_ASSIGNED TASK_:
Your answer must be an exact copy of the data below.

_MATERIAL PROVIDED_:
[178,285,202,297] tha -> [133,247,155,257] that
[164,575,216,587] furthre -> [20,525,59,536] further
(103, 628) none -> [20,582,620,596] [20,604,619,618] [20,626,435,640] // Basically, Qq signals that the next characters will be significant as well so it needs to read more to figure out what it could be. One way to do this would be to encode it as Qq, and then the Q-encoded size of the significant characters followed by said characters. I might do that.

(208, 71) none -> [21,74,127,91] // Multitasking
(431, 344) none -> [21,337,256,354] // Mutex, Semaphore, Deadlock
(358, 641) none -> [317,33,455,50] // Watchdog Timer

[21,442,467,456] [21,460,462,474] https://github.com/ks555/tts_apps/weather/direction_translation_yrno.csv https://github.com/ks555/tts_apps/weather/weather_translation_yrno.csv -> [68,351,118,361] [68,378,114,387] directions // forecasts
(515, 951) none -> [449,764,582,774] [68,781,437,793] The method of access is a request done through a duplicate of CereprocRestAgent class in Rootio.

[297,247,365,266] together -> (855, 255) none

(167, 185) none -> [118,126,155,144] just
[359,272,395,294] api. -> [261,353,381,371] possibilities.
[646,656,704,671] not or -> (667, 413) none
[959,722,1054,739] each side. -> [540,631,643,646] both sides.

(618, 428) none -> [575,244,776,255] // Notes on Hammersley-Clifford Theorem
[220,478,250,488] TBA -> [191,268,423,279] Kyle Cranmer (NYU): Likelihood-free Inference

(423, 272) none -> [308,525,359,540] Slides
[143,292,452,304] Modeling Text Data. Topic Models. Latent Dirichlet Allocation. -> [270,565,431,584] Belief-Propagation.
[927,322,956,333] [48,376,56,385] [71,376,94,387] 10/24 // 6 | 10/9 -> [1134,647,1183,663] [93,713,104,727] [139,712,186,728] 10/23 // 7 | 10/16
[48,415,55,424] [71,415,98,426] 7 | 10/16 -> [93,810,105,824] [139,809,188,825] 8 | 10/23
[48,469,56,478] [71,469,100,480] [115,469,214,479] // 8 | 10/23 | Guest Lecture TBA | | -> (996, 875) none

_RESPONSE BELOW_:
[178,285,202,297] tha -> [133,247,155,257] that
[164,575,216,587] furthre -> [20,525,59,536] further
(103, 628) none -> [20,582,620,596] [20,604,619,618] [20,626,435,640] // Basically, Qq signals that the next characters will be significant as well so it needs to read more to figure out what it could be. One way to do this would be to encode it as Qq, and then the Q-encoded size of the significant characters followed by said characters. I might do that.

(208, 71) none -> [21,74,127,91] // Multitasking
(431, 344) none -> [21,337,256,354] // Mutex, Semaphore, Deadlock
(358, 641) none -> [317,33,455,50] // Watchdog Timer

[21,442,467,456] [21,460,462,474] https://github.com/ks555/tts_apps/weather/direction_translation_yrno.csv https://github.com/ks555/tts_apps/weather/weather_translation_yrno.csv -> [68,351,118,361] [68,378,114,387] directions // forecasts
(515, 951) none -> [449,764,582,774] [68,781,437,793] The method of access is a request done through a duplicate of CereprocRestAgent class in Rootio.

[297,247,365,266] together -> (855, 255) none

(167, 185) none -> [118,126,155,144] just
[359,272,395,294] api. -> [261,353,381,371] possibilities.
[646,656,704,671] not or -> (667, 413) none
[959,722,1054,739] each side. -> [540,631,643,646] both sides.

(618, 428) none -> [575,244,776,255] // Notes on Hammersley-Clifford Theorem
[220,478,250,488] TBA -> [191,268,423,279] Kyle Cranmer (NYU): Likelihood-free Inference

(423, 272) none -> [308,525,359,540] Slides
[143,292,452,304] Modeling Text Data. Topic Models. Latent Dirichlet Allocation. -> [270,565,431,584] Belief-Propagation.
[927,322,956,333] [48,376,56,385] [71,376,94,387] 10/24 // 6 | 10/9 -> [1134,647,1183,663] [93,713,104,727] [139,712,186,728] 10/23 // 7 | 10/16
[48,415,55,424] [71,415,98,426] 7 | 10/16 -> [93,810,105,824] [139,809,188,825] 8 | 10/23
[48,469,56,478] [71,469,100,480] [115,469,214,479] // 8 | 10/23 | Guest Lecture TBA | | -> (996, 875) none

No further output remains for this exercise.